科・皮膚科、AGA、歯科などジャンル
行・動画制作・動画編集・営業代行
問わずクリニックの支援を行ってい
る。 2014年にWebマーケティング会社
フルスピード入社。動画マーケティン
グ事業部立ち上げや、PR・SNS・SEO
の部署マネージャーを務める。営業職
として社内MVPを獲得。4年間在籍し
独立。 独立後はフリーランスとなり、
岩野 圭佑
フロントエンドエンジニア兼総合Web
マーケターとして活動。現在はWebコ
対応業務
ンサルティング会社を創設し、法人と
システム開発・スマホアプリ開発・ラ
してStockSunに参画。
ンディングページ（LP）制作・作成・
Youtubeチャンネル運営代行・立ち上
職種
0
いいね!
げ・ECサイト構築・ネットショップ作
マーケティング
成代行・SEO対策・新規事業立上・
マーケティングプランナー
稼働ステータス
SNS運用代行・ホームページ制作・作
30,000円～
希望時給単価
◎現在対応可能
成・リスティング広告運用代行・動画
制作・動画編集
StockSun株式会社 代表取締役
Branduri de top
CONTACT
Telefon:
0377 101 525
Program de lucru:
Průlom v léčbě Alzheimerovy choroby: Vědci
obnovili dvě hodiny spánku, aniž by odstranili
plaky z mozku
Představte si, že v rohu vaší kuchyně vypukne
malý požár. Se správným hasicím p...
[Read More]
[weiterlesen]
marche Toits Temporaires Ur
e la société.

- - - - -

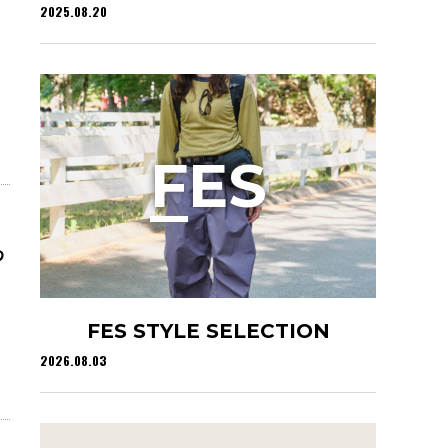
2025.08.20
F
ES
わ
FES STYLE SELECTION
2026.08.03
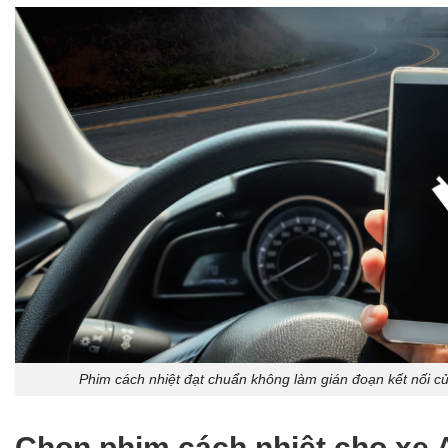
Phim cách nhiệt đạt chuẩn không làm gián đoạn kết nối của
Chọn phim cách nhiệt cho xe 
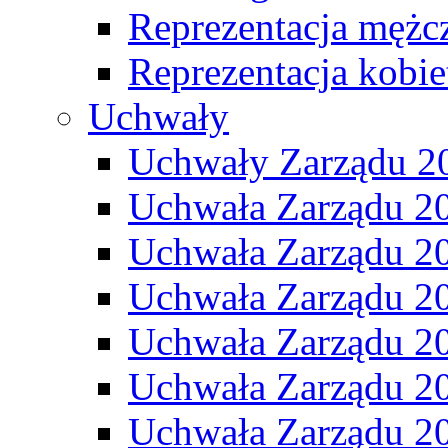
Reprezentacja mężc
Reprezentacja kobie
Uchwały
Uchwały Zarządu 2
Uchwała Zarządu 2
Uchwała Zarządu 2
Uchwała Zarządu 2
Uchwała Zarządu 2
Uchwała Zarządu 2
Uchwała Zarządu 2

- - - - -

▶ EXERCISE AIM:
Only lines holding the word "nhiệt" belong in the answer; copy all of them from the records.

▶ SOLUTION FOR THIS PROBLEM:
Phim cách nhiệt đạt chuẩn không làm gián đoạn kết nối của
Chọn phim cách nhiệt cho xe 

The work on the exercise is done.